14/11/2013
"NÃO TEM JEITO MESMO" - Senado amplia brechas para doação oculta


VALOR ECONÔMICO - POLÍTICA

Senado amplia brechas para doação oculta

A Comissão de Constituição e Justiça (CCJ) do Senado aprovou ontem relatório do senador Valdir Raupp (PMDB-RO) sobre a minirreforma eleitoral permite que as concessionárias e permissionárias de serviços públicos doem para as campanhas de políticos. Também foi autorizada a doação por associações sem fins lucrativos que não recebam dinheiro do poder público, o que, segundo críticos, abre nova brecha para doações ocultas.

Para o senador Humberto Costa (PT-PE), as duas mudanças são prejudiciais à disputa eleitoral. "No caso dos concessionários, quem tende a se beneficiar são aqueles que exercem o governo no momento da eleição. Isso cria situação desigual entre os candidatos."

Já a autorização para que associações sem fins lucrativos doem para as campanhas, na avaliação de Costa, vai dificultar ainda mais para que os eleitores identifiquem a origem do dinheiro. "A empreiteira, ao invés de contribuir diretamente para o candidato, vai doar para a associação, que por sua vez vai fazer o repasse para a campanha e aparecer como responsável pela doação", afirmou.

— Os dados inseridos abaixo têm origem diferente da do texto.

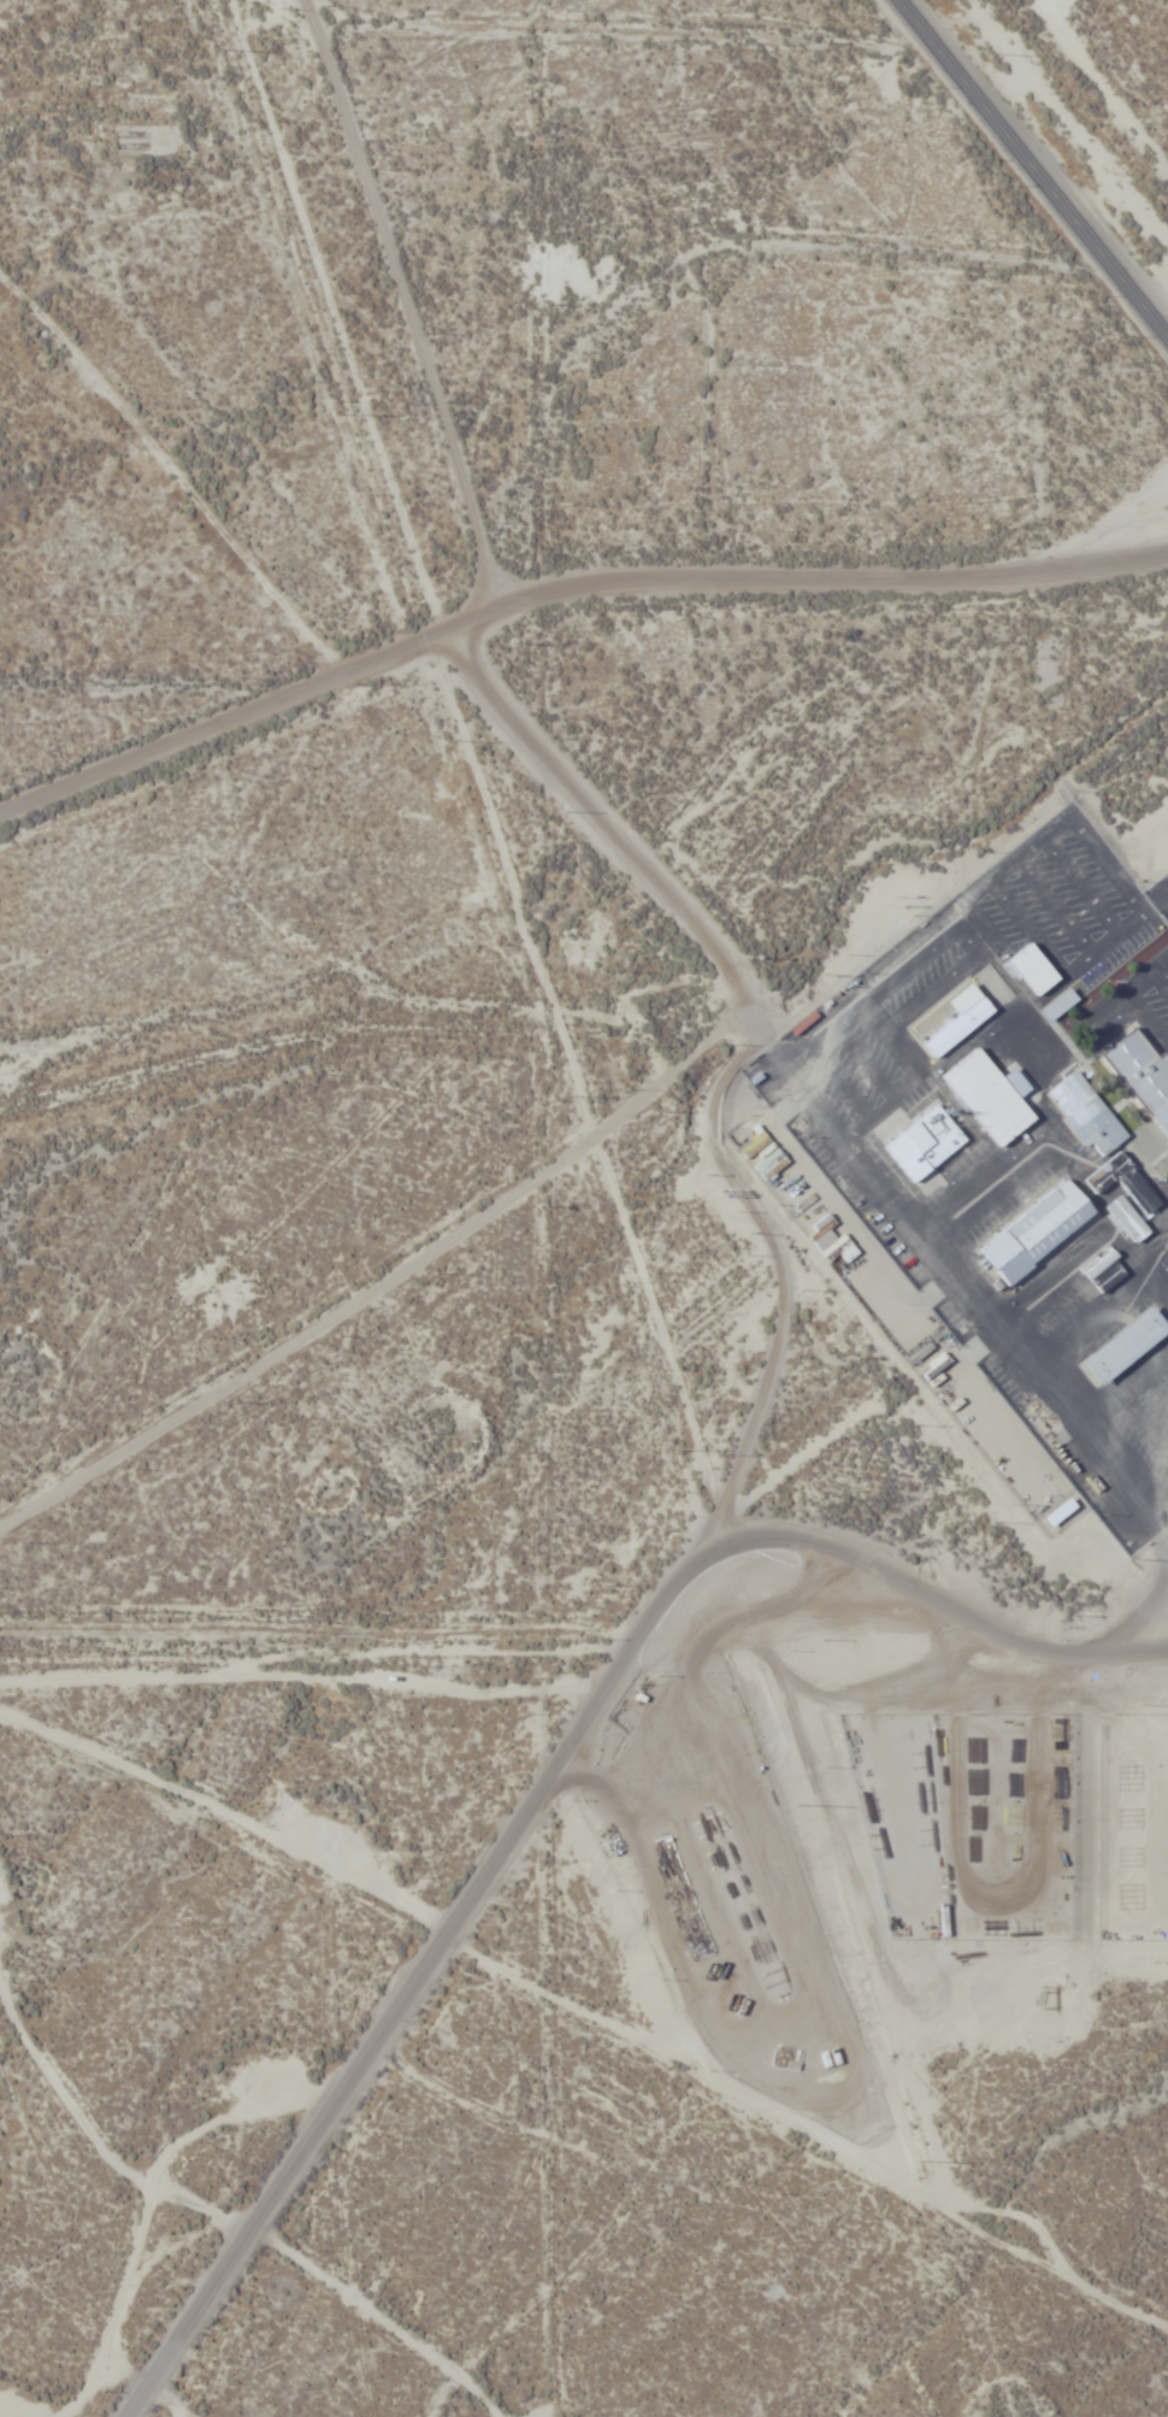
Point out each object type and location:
road: (315, 12)
road: (625, 22)
road: (1031, 170)
road: (404, 289)
road: (1043, 419)
road: (172, 471)
road: (562, 593)
building: (1032, 969)
building: (952, 1020)
road: (997, 1023)
road: (767, 1024)
building: (1143, 1075)
building: (989, 1097)
building: (1084, 1113)
road: (1050, 1122)
building: (922, 1143)
building: (1124, 1195)
building: (1037, 1230)
building: (832, 1246)
building: (1103, 1269)
building: (924, 1293)
building: (1081, 1296)
building: (1126, 1346)
building: (1058, 1511)
road: (582, 1649)
road: (474, 1891)
road: (806, 2134)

Raupp disse não acreditar que as entidades sem fins lucrativos sejam usadas desta maneira e que é possível investigar depois de onde vem o dinheiro, mesmo que as entidades não sejam obrigadas a tornar pública a origem das doações que recebem. "Hoje não existe nada oculto no Brasil", afirmou.

Raupp justifica a autorização para que concessionárias doem com o argumento de que não há motivos para o veto e que o atual modelo de financiamento de campanhas já privilegia quem tem cargo. "Enquanto permanecer o financiamento privado, quem está no poder sempre será beneficiado", disse.

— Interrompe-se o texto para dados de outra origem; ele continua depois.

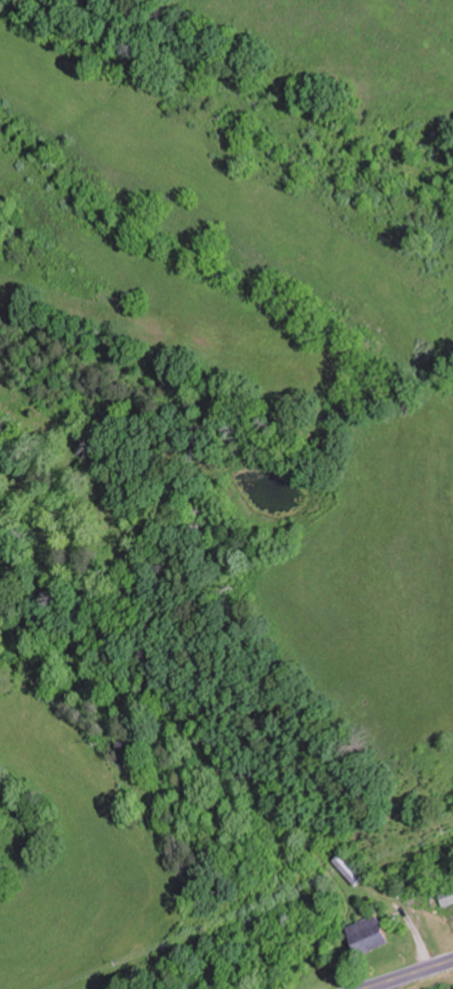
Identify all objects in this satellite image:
building: (347, 868)
building: (445, 895)
building: (365, 934)
road: (410, 974)

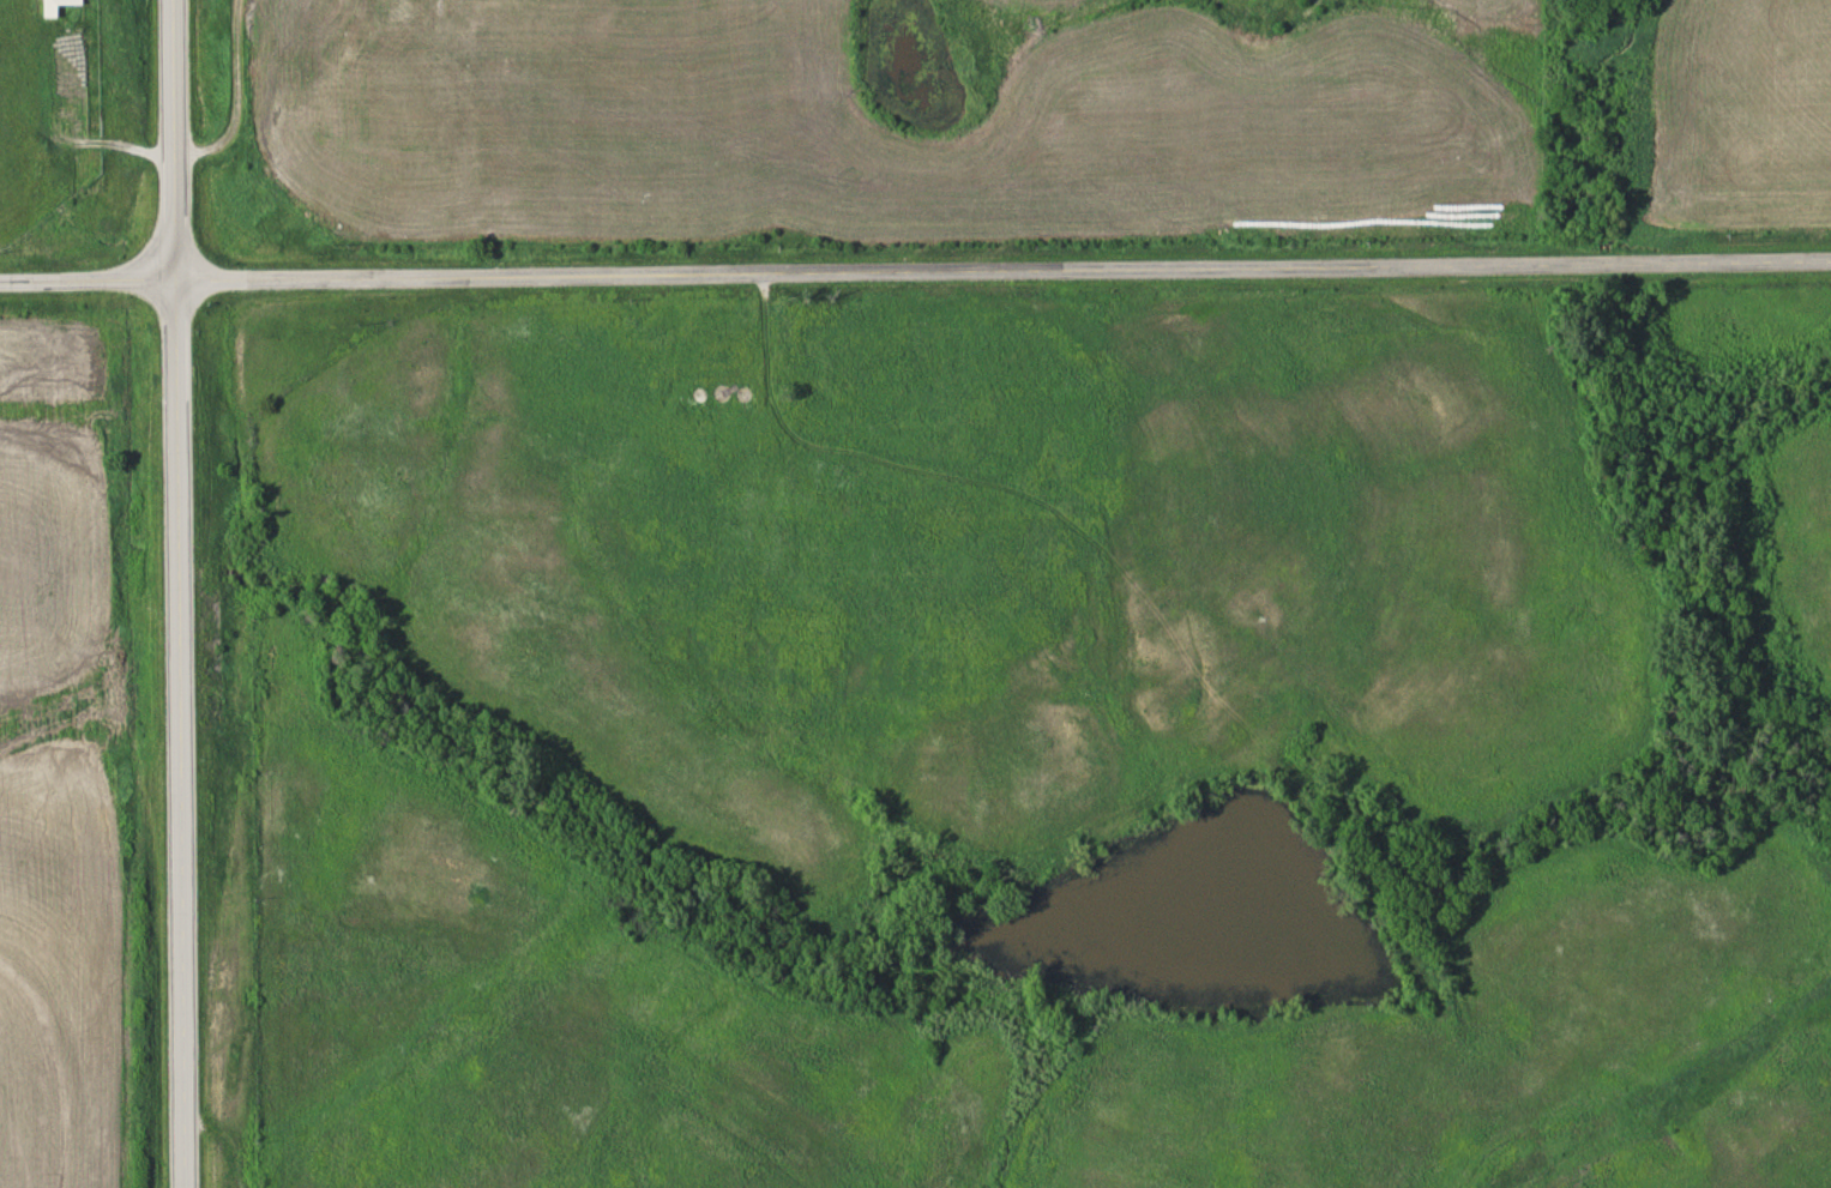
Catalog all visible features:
building: (47, 10)
road: (915, 270)
road: (177, 594)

Costa e o senador Pedro Taques (PDT-GO) apresentaram emendas para suprimir este dispositivo do texto final, mas os destaques só serão analisados no plenário. Como a Câmara já analisou o texto, de autoria do senador Romero Jucá (PMDB-RR), a versão aprovada pelo Senado será a que vai à sanção da presidente Dilma Rousseff.

O relatório de Raupp manteve duas mudanças feitas pela Câmara: a previsão de que as multas eleitorais possam ser parceladas em até 60 vezes e de que não exista limite para a contratação de cabos eleitorais - o projeto do Senado estabelecia um teto, de acordo com o tamanho da população.

Raupp retomou a versão do Senado para outros dois trechos que tinham sido retirados pelos deputados. Reinseriu a obrigação para que parte do fundo partidário seja usado para as fundações, responsáveis por programas de formação política; e retomou a proibição à troca de candidatos a menos de 20 dias da eleição, para evitar que políticos ficha suja sejam substituídos por parentes ou aliados às vésperas da votação.

Há dúvidas se as mudanças vão valer para 2014. A legislação veda alterações nas regras eleitorais há menos de um ano do primeiro turno, mas os defensores do texto dizem que as mudanças não interferem diretamente na disputa. A decisão caberá ao Tribunal Superior Eleitoral (TSE).